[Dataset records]
BEGIN
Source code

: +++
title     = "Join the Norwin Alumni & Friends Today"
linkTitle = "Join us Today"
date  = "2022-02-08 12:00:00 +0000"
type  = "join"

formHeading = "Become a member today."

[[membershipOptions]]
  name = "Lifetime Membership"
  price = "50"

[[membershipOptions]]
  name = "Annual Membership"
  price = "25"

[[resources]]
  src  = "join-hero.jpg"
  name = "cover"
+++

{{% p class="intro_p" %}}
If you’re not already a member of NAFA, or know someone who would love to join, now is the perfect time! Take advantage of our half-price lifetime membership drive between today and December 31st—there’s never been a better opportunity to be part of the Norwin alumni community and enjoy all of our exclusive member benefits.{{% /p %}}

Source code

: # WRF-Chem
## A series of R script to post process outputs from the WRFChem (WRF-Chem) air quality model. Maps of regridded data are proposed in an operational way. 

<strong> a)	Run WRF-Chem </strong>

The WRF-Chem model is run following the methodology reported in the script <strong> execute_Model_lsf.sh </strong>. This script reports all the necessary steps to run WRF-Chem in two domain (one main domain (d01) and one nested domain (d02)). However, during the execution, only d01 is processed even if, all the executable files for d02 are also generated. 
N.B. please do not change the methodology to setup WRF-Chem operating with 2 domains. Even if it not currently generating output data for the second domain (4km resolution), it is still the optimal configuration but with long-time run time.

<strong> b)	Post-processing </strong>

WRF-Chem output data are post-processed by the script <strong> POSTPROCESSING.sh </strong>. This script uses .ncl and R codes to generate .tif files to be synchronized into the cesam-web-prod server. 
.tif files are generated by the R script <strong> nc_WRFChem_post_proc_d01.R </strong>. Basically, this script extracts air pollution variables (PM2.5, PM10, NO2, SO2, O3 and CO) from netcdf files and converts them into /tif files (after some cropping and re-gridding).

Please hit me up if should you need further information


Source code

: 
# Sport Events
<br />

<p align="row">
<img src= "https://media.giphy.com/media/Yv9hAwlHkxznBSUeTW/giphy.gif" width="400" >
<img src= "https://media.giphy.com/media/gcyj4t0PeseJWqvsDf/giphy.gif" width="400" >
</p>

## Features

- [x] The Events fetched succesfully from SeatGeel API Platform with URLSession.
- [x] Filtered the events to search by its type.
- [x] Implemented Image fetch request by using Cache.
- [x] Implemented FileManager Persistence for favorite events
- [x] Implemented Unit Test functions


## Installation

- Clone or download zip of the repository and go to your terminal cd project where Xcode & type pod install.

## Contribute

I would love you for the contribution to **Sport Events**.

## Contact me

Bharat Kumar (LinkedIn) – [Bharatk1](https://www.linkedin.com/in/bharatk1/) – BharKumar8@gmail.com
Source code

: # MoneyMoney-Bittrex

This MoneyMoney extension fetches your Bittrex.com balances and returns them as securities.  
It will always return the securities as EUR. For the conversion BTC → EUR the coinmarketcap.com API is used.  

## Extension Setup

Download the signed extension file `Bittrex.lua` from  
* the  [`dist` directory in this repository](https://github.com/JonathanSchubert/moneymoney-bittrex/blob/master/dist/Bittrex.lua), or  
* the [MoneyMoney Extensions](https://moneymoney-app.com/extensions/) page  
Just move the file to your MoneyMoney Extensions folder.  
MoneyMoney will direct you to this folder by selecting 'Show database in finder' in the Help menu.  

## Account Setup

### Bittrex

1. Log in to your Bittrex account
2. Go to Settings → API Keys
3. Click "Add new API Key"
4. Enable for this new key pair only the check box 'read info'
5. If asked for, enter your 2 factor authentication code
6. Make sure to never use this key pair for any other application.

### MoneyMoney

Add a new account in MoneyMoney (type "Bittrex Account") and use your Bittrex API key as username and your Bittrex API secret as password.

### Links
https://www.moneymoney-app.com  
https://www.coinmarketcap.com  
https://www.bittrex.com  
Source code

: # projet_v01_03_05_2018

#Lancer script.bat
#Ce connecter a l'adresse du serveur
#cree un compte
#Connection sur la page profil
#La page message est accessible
END
Work request:
Copy out the lines of the entries above verbatim, starting at the line containing "## Contribute" and stopping after the line containing "### Bittrex".

Solution for this task:
## Contribute

I would love you for the contribution to **Sport Events**.

## Contact me

Bharat Kumar (LinkedIn) – [Bharatk1](https://www.linkedin.com/in/bharatk1/) – BharKumar8@gmail.com
Source code

: # MoneyMoney-Bittrex

This MoneyMoney extension fetches your Bittrex.com balances and returns them as securities.  
It will always return the securities as EUR. For the conversion BTC → EUR the coinmarketcap.com API is used.  

## Extension Setup

Download the signed extension file `Bittrex.lua` from  
* the  [`dist` directory in this repository](https://github.com/JonathanSchubert/moneymoney-bittrex/blob/master/dist/Bittrex.lua), or  
* the [MoneyMoney Extensions](https://moneymoney-app.com/extensions/) page  
Just move the file to your MoneyMoney Extensions folder.  
MoneyMoney will direct you to this folder by selecting 'Show database in finder' in the Help menu.  

## Account Setup

### Bittrex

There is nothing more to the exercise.